_EXERCISE DESCRIPTION_: Quote the data word for word, from its first line down to and including the line that contains "shadows and highlights: shadows".
===
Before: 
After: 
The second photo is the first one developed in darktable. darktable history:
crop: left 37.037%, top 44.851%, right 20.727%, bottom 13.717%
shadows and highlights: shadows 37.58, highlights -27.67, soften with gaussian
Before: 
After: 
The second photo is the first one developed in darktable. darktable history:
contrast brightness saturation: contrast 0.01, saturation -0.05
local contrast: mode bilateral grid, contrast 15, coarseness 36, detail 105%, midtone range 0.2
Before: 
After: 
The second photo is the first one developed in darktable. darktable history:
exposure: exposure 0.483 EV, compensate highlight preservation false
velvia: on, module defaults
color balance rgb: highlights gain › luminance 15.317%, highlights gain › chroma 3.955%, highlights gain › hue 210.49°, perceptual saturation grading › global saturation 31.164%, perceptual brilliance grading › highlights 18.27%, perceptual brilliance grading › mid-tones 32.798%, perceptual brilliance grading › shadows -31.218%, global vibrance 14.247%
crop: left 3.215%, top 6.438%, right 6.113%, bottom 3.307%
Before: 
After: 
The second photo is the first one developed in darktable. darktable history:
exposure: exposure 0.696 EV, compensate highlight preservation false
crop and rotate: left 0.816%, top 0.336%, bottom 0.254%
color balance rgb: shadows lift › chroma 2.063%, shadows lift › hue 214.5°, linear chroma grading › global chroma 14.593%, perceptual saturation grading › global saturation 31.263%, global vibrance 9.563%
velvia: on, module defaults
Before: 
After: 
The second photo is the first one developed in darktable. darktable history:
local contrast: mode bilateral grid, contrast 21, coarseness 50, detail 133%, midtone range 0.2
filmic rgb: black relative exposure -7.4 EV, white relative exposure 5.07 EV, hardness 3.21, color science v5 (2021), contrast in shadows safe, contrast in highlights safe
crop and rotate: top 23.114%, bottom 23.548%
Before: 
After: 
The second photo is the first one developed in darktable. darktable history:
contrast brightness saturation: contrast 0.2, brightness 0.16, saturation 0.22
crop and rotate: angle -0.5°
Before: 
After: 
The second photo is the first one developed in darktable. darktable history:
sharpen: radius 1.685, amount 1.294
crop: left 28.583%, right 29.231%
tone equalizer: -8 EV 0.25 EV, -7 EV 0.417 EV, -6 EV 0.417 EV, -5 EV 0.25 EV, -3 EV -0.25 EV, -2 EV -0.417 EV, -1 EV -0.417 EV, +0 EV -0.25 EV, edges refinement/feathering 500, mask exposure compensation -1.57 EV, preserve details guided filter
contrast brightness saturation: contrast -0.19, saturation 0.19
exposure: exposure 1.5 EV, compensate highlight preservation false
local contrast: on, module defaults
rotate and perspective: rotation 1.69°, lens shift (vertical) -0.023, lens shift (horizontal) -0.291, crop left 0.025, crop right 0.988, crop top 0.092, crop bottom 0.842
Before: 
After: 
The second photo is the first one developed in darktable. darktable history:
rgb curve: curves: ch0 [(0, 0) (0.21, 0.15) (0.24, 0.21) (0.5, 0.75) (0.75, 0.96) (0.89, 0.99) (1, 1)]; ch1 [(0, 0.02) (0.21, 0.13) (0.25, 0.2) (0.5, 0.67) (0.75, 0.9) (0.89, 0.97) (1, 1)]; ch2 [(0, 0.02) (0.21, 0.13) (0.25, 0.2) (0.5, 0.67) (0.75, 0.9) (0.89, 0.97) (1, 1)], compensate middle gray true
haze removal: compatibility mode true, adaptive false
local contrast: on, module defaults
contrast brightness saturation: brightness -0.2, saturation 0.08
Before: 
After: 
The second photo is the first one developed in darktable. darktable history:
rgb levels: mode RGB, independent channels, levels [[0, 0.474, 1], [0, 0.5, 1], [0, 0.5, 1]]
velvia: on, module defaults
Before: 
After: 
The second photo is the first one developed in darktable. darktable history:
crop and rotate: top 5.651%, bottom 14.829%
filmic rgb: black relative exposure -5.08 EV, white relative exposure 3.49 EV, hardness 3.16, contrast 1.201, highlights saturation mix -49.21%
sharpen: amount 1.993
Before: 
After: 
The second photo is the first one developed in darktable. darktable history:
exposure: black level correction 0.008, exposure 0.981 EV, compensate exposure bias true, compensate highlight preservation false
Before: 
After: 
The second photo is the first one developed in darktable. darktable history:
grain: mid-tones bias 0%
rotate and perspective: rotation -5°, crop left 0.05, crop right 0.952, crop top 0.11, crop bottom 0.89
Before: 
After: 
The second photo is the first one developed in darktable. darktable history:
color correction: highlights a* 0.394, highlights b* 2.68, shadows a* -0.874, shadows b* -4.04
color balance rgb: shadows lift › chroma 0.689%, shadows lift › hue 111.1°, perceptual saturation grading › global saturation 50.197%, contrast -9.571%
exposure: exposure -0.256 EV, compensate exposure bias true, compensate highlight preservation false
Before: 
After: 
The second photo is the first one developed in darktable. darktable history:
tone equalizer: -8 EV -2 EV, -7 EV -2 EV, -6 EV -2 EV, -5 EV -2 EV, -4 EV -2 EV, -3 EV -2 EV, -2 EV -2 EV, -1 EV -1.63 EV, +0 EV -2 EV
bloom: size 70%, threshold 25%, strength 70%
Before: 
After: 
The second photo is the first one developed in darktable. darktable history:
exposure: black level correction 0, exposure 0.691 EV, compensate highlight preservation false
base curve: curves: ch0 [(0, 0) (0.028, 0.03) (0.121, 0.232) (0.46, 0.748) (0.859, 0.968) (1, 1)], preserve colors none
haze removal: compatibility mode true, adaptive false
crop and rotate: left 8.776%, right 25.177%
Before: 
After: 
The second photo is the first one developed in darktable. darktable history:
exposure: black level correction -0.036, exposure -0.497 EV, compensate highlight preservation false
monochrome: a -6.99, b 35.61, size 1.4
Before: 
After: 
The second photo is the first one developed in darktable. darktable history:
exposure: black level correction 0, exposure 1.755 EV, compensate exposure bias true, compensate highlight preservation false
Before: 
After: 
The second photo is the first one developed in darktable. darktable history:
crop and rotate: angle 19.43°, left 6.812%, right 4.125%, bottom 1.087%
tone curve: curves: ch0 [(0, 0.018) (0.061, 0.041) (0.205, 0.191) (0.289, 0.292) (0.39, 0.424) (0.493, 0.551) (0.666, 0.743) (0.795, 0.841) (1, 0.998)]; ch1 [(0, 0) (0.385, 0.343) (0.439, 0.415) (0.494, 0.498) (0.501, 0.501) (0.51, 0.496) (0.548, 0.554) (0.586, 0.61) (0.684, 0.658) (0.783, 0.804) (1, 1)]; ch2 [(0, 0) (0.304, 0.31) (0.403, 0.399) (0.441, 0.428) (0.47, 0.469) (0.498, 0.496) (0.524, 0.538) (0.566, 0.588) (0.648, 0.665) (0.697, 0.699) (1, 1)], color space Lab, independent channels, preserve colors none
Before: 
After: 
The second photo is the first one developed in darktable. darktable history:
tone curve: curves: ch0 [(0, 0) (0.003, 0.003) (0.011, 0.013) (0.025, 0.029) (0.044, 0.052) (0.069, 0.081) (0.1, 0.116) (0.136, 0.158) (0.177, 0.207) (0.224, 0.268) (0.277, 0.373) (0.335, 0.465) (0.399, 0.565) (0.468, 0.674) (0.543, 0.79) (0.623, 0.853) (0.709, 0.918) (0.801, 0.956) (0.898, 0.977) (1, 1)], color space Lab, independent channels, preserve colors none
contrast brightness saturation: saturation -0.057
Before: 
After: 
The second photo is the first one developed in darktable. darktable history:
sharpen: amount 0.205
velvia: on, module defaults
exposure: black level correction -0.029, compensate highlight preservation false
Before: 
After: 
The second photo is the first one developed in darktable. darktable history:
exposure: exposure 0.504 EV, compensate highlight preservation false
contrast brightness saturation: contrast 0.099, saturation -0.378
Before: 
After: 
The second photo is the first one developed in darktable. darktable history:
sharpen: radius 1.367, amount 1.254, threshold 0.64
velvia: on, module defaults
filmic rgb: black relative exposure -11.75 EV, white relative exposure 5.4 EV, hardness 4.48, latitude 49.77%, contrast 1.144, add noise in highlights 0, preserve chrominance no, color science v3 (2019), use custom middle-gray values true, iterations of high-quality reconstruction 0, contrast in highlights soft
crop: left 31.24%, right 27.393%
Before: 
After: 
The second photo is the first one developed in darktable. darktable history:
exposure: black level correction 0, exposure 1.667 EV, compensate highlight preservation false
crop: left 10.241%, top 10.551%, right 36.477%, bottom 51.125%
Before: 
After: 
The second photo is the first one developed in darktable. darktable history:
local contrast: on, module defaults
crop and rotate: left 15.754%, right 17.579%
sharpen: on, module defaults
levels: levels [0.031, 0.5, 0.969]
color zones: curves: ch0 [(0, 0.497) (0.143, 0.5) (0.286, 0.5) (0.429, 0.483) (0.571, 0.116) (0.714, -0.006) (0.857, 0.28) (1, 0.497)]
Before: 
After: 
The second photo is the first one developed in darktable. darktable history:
===
_RESPONSE_:
Before: 
After: 
The second photo is the first one developed in darktable. darktable history:
crop: left 37.037%, top 44.851%, right 20.727%, bottom 13.717%
shadows and highlights: shadows 37.58, highlights -27.67, soften with gaussian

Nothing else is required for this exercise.